*** Provided records Section Begins ***
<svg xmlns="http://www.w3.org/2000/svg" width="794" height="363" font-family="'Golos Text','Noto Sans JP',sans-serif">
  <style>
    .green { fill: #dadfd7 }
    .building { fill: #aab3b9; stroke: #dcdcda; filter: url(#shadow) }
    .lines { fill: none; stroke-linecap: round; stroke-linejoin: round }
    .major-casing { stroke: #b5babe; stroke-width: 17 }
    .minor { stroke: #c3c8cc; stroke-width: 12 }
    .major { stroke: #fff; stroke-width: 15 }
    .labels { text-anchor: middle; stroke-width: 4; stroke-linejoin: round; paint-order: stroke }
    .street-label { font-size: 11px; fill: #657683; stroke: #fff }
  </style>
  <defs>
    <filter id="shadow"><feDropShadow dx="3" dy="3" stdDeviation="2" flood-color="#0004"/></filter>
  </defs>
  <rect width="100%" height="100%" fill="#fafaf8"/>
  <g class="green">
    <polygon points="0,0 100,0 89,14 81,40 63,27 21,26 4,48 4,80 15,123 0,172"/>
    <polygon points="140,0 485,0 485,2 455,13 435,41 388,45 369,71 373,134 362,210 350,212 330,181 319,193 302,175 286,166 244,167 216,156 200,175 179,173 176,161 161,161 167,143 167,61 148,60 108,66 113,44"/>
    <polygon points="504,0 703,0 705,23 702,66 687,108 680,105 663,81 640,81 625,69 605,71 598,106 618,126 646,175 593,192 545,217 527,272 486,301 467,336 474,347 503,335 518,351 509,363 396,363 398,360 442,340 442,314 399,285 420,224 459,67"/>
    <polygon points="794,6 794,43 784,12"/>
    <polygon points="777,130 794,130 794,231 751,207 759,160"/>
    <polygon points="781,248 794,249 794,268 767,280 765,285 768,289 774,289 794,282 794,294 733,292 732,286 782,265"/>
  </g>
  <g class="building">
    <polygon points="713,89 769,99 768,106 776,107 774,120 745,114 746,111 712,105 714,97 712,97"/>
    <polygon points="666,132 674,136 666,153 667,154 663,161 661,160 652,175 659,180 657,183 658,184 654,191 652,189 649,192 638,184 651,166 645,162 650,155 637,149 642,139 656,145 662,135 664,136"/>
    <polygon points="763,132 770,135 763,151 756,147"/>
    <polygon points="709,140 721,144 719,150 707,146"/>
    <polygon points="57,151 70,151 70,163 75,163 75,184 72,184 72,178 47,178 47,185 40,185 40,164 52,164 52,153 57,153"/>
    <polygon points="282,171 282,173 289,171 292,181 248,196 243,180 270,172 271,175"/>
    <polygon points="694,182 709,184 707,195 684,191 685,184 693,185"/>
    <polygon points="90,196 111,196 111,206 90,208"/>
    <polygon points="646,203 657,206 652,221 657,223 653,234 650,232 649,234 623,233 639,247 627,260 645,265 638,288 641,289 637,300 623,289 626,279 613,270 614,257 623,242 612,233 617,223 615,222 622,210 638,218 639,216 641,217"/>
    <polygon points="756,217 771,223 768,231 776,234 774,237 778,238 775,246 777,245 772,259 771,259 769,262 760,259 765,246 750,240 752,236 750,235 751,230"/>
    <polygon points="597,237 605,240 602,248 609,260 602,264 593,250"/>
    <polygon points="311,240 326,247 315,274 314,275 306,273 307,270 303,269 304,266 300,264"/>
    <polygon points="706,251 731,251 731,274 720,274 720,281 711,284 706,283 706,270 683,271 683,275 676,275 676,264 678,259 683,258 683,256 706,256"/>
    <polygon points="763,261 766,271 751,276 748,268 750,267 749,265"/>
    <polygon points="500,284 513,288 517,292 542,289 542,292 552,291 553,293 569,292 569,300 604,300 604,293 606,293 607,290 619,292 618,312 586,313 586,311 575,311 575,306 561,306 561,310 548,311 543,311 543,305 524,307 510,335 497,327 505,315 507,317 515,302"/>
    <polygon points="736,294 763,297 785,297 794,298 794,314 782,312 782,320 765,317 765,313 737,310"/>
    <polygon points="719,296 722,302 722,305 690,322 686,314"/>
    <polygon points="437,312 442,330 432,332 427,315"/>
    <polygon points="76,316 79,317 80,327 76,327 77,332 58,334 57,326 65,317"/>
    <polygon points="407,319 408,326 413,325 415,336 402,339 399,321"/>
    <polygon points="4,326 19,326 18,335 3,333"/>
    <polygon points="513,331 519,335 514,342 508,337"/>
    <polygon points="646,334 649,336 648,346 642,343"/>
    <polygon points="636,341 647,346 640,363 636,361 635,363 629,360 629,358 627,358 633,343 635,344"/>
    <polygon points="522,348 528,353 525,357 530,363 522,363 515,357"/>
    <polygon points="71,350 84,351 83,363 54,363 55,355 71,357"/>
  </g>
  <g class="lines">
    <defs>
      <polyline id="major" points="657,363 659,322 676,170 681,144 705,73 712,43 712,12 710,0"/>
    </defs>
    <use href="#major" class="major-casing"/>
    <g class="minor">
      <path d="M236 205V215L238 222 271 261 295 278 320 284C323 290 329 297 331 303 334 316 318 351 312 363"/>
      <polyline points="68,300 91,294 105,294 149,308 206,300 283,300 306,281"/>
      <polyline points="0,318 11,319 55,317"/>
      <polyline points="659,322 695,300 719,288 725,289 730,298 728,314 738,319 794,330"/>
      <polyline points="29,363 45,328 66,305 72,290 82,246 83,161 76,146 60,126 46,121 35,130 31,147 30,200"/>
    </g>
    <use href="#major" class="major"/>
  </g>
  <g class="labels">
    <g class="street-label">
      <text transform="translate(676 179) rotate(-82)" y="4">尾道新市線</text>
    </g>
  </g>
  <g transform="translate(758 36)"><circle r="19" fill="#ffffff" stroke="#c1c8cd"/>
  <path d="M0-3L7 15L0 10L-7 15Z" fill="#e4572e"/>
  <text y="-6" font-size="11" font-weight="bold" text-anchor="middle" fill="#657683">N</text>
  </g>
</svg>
*** Provided records Section Ends ***
### Required work
Write out the records again so that each line matches the original exactly.

### Solution
<svg xmlns="http://www.w3.org/2000/svg" width="794" height="363" font-family="'Golos Text','Noto Sans JP',sans-serif">
  <style>
    .green { fill: #dadfd7 }
    .building { fill: #aab3b9; stroke: #dcdcda; filter: url(#shadow) }
    .lines { fill: none; stroke-linecap: round; stroke-linejoin: round }
    .major-casing { stroke: #b5babe; stroke-width: 17 }
    .minor { stroke: #c3c8cc; stroke-width: 12 }
    .major { stroke: #fff; stroke-width: 15 }
    .labels { text-anchor: middle; stroke-width: 4; stroke-linejoin: round; paint-order: stroke }
    .street-label { font-size: 11px; fill: #657683; stroke: #fff }
  </style>
  <defs>
    <filter id="shadow"><feDropShadow dx="3" dy="3" stdDeviation="2" flood-color="#0004"/></filter>
  </defs>
  <rect width="100%" height="100%" fill="#fafaf8"/>
  <g class="green">
    <polygon points="0,0 100,0 89,14 81,40 63,27 21,26 4,48 4,80 15,123 0,172"/>
    <polygon points="140,0 485,0 485,2 455,13 435,41 388,45 369,71 373,134 362,210 350,212 330,181 319,193 302,175 286,166 244,167 216,156 200,175 179,173 176,161 161,161 167,143 167,61 148,60 108,66 113,44"/>
    <polygon points="504,0 703,0 705,23 702,66 687,108 680,105 663,81 640,81 625,69 605,71 598,106 618,126 646,175 593,192 545,217 527,272 486,301 467,336 474,347 503,335 518,351 509,363 396,363 398,360 442,340 442,314 399,285 420,224 459,67"/>
    <polygon points="794,6 794,43 784,12"/>
    <polygon points="777,130 794,130 794,231 751,207 759,160"/>
    <polygon points="781,248 794,249 794,268 767,280 765,285 768,289 774,289 794,282 794,294 733,292 732,286 782,265"/>
  </g>
  <g class="building">
    <polygon points="713,89 769,99 768,106 776,107 774,120 745,114 746,111 712,105 714,97 712,97"/>
    <polygon points="666,132 674,136 666,153 667,154 663,161 661,160 652,175 659,180 657,183 658,184 654,191 652,189 649,192 638,184 651,166 645,162 650,155 637,149 642,139 656,145 662,135 664,136"/>
    <polygon points="763,132 770,135 763,151 756,147"/>
    <polygon points="709,140 721,144 719,150 707,146"/>
    <polygon points="57,151 70,151 70,163 75,163 75,184 72,184 72,178 47,178 47,185 40,185 40,164 52,164 52,153 57,153"/>
    <polygon points="282,171 282,173 289,171 292,181 248,196 243,180 270,172 271,175"/>
    <polygon points="694,182 709,184 707,195 684,191 685,184 693,185"/>
    <polygon points="90,196 111,196 111,206 90,208"/>
    <polygon points="646,203 657,206 652,221 657,223 653,234 650,232 649,234 623,233 639,247 627,260 645,265 638,288 641,289 637,300 623,289 626,279 613,270 614,257 623,242 612,233 617,223 615,222 622,210 638,218 639,216 641,217"/>
    <polygon points="756,217 771,223 768,231 776,234 774,237 778,238 775,246 777,245 772,259 771,259 769,262 760,259 765,246 750,240 752,236 750,235 751,230"/>
    <polygon points="597,237 605,240 602,248 609,260 602,264 593,250"/>
    <polygon points="311,240 326,247 315,274 314,275 306,273 307,270 303,269 304,266 300,264"/>
    <polygon points="706,251 731,251 731,274 720,274 720,281 711,284 706,283 706,270 683,271 683,275 676,275 676,264 678,259 683,258 683,256 706,256"/>
    <polygon points="763,261 766,271 751,276 748,268 750,267 749,265"/>
    <polygon points="500,284 513,288 517,292 542,289 542,292 552,291 553,293 569,292 569,300 604,300 604,293 606,293 607,290 619,292 618,312 586,313 586,311 575,311 575,306 561,306 561,310 548,311 543,311 543,305 524,307 510,335 497,327 505,315 507,317 515,302"/>
    <polygon points="736,294 763,297 785,297 794,298 794,314 782,312 782,320 765,317 765,313 737,310"/>
    <polygon points="719,296 722,302 722,305 690,322 686,314"/>
    <polygon points="437,312 442,330 432,332 427,315"/>
    <polygon points="76,316 79,317 80,327 76,327 77,332 58,334 57,326 65,317"/>
    <polygon points="407,319 408,326 413,325 415,336 402,339 399,321"/>
    <polygon points="4,326 19,326 18,335 3,333"/>
    <polygon points="513,331 519,335 514,342 508,337"/>
    <polygon points="646,334 649,336 648,346 642,343"/>
    <polygon points="636,341 647,346 640,363 636,361 635,363 629,360 629,358 627,358 633,343 635,344"/>
    <polygon points="522,348 528,353 525,357 530,363 522,363 515,357"/>
    <polygon points="71,350 84,351 83,363 54,363 55,355 71,357"/>
  </g>
  <g class="lines">
    <defs>
      <polyline id="major" points="657,363 659,322 676,170 681,144 705,73 712,43 712,12 710,0"/>
    </defs>
    <use href="#major" class="major-casing"/>
    <g class="minor">
      <path d="M236 205V215L238 222 271 261 295 278 320 284C323 290 329 297 331 303 334 316 318 351 312 363"/>
      <polyline points="68,300 91,294 105,294 149,308 206,300 283,300 306,281"/>
      <polyline points="0,318 11,319 55,317"/>
      <polyline points="659,322 695,300 719,288 725,289 730,298 728,314 738,319 794,330"/>
      <polyline points="29,363 45,328 66,305 72,290 82,246 83,161 76,146 60,126 46,121 35,130 31,147 30,200"/>
    </g>
    <use href="#major" class="major"/>
  </g>
  <g class="labels">
    <g class="street-label">
      <text transform="translate(676 179) rotate(-82)" y="4">尾道新市線</text>
    </g>
  </g>
  <g transform="translate(758 36)"><circle r="19" fill="#ffffff" stroke="#c1c8cd"/>
  <path d="M0-3L7 15L0 10L-7 15Z" fill="#e4572e"/>
  <text y="-6" font-size="11" font-weight="bold" text-anchor="middle" fill="#657683">N</text>
  </g>
</svg>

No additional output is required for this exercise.